Bunthon and his wife are excellent hosts; dinner is served on the floor, and consists not only of the fried delectables from the market (which the kids eat up like fries) but sour fish soup which you spoon onto your rice and add a little chili (every time I have grabbed the chili spoon since I’ve been in Asia everyone looks fearful).
Then strips of beef and an incredible tray of the standard Cambodian vegetable medley: sliced cucumber, basil leaves, the herb I photographed that Bunthon had no English name for, lettuce chunks, cabbage, carrot disks, and shredded banana flower (the spirally pink/red thing). This you dip with the beef in with one of two killer sauces – unbelievable.
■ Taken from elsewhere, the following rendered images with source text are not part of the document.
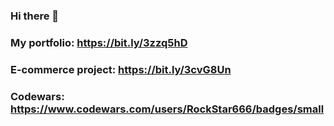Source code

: ### Hi there 👋

### My portfolio: https://bit.ly/3zzq5hD

### E-commerce project: https://bit.ly/3cvG8Un

### Codewars: https://www.codewars.com/users/RockStar666/badges/small

<!--
**RockStar666by/RockStar666by** is a ✨ _special_ ✨ repository because its `README.md` (this file) appears on your GitHub profile.

Here are some ideas to get you started:

- 🔭 I’m currently working on ...
- 🌱 I’m currently learning ...
- 👯 I’m looking to collaborate on ...
- 🤔 I’m looking for help with ...
- 💬 Ask me about ...
- 📫 How to reach me: ...
- 😄 Pronouns: ...
- ⚡ Fun fact: ...
-->
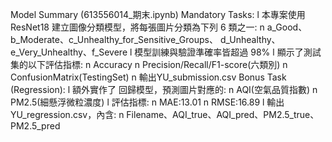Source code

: Model Summary (613556014_期末.ipynb)
Mandatory Tasks:
l 本專案使用 ResNet18 建立圖像分類模型，將每張圖片分類為下列 6 類之一: n a_Good、b_Moderate、c_Unhealthy_for_Sensitive_Groups、
d_Unhealthy、e_Very_Unhealthy、f_Severe l 模型訓練與驗證準確率皆超過 98%
l 顯示了測試集的以下評估指標: n Accuracy
n Precision/Recall/F1-score(六類別) n ConfusionMatrix(TestingSet)
n 輸出YU_submission.csv
Bonus Task (Regression):
l 額外實作了 回歸模型，預測圖片對應的: n AQI(空氣品質指數)
n PM2.5(細懸浮微粒濃度)
l 評估指標:
n MAE:13.01
n RMSE:16.89
l 輸出 YU_regression.csv，內含:
n Filename、AQI_true、AQI_pred、PM2.5_true、PM2.5_pred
One of them Bunthon says is very Cambodian and that Thai and Vietnamese people don’t like it. (I admit that the difference was lost on me; had he had said it was very Thai or Vietamese and that Cambodians don’t like it, my taste buds would have been none the wiser).
He also poured me a beer and himself one, and was sad when wouldn’t have a second, though he did. Then he made me have one when he had his third. Then he said I could spend the night there (which I refused only because I had gotten so little sleep, and my awkwardness was reaching its apogee) and apologized for keeping me so long while he had his fourth. “I like beer way too much,” he said, then drove me through the dark bumpy streets on the back of his motorcycle.